Data shown:
■ ■ ■ ■ ■ ■ ■

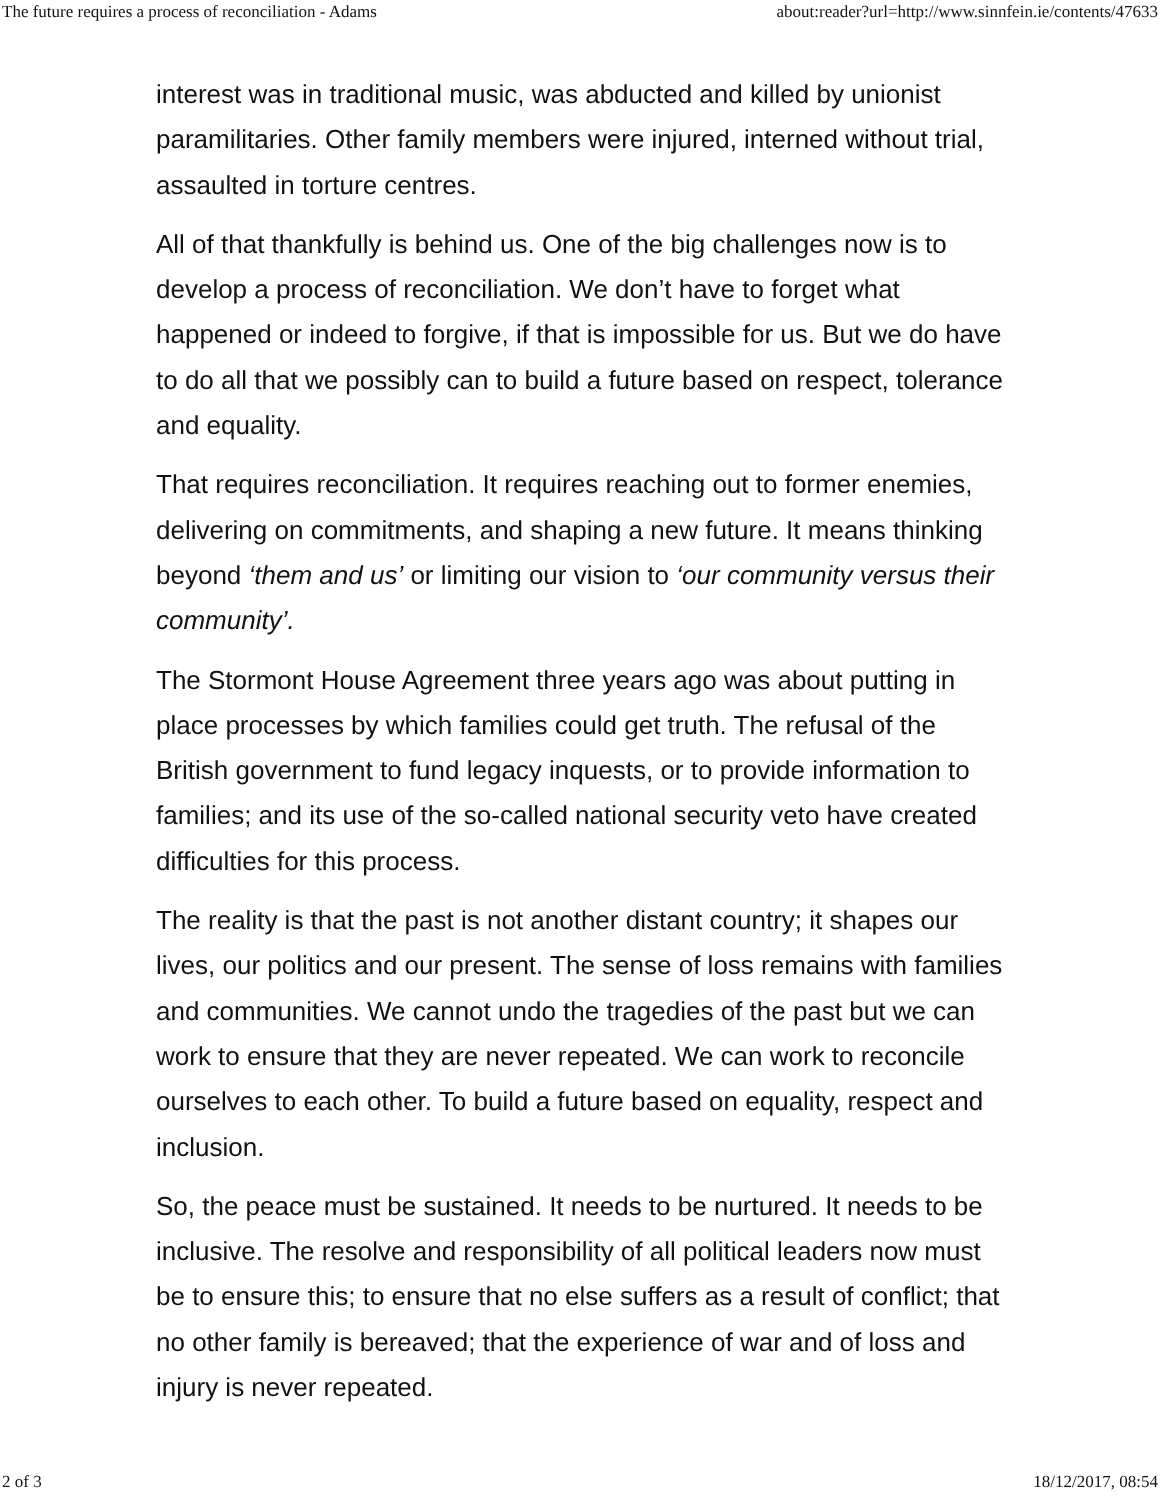The future requires a process of reconciliation - Adams about:reader?url=http://www.sinnfein.ie/contents/47633
interest was in traditional music, was abducted and killed by unionist paramilitaries. Other family members were injured, interned without trial, assaulted in torture centres.
All of that thankfully is behind us. One of the big challenges now is to develop a process of reconciliation. We don’t have to forget what happened or indeed to forgive, if that is impossible for us. But we do have to do all that we possibly can to build a future based on respect, tolerance and equality.
That requires reconciliation. It requires reaching out to former enemies, delivering on commitments, and shaping a new future. It means thinking beyond ‘them and us’ or limiting our vision to ‘our community versus their community’.
The Stormont House Agreement three years ago was about putting in place processes by which families could get truth. The refusal of the British government to fund legacy inquests, or to provide information to families; and its use of the so-called national security veto have created difficulties for this process.
The reality is that the past is not another distant country; it shapes our lives, our politics and our present. The sense of loss remains with families and communities. We cannot undo the tragedies of the past but we can work to ensure that they are never repeated. We can work to reconcile ourselves to each other. To build a future based on equality, respect and inclusion.
So, the peace must be sustained. It needs to be nurtured. It needs to be inclusive. The resolve and responsibility of all political leaders now must be to ensure this; to ensure that no else suffers as a result of conflict; that no other family is bereaved; that the experience of war and of loss and injury is never repeated.
2 of 3 18/12/2017, 08:54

■ ■ ■ ■ ■ ■ ■

What the task asks:
Needed here is a verbatim copy of the data from the first line through the line with "All of that", without pictures.

Exercise response:
The future requires a process of reconciliation - Adams about:reader?url=http://www.sinnfein.ie/contents/47633
interest was in traditional music, was abducted and killed by unionist paramilitaries. Other family members were injured, interned without trial, assaulted in torture centres.
All of that thankfully is behind us. One of the big challenges now is to develop a process of reconciliation. We don’t have to forget what happened or indeed to forgive, if that is impossible for us. But we do have to do all that we possibly can to build a future based on respect, tolerance and equality.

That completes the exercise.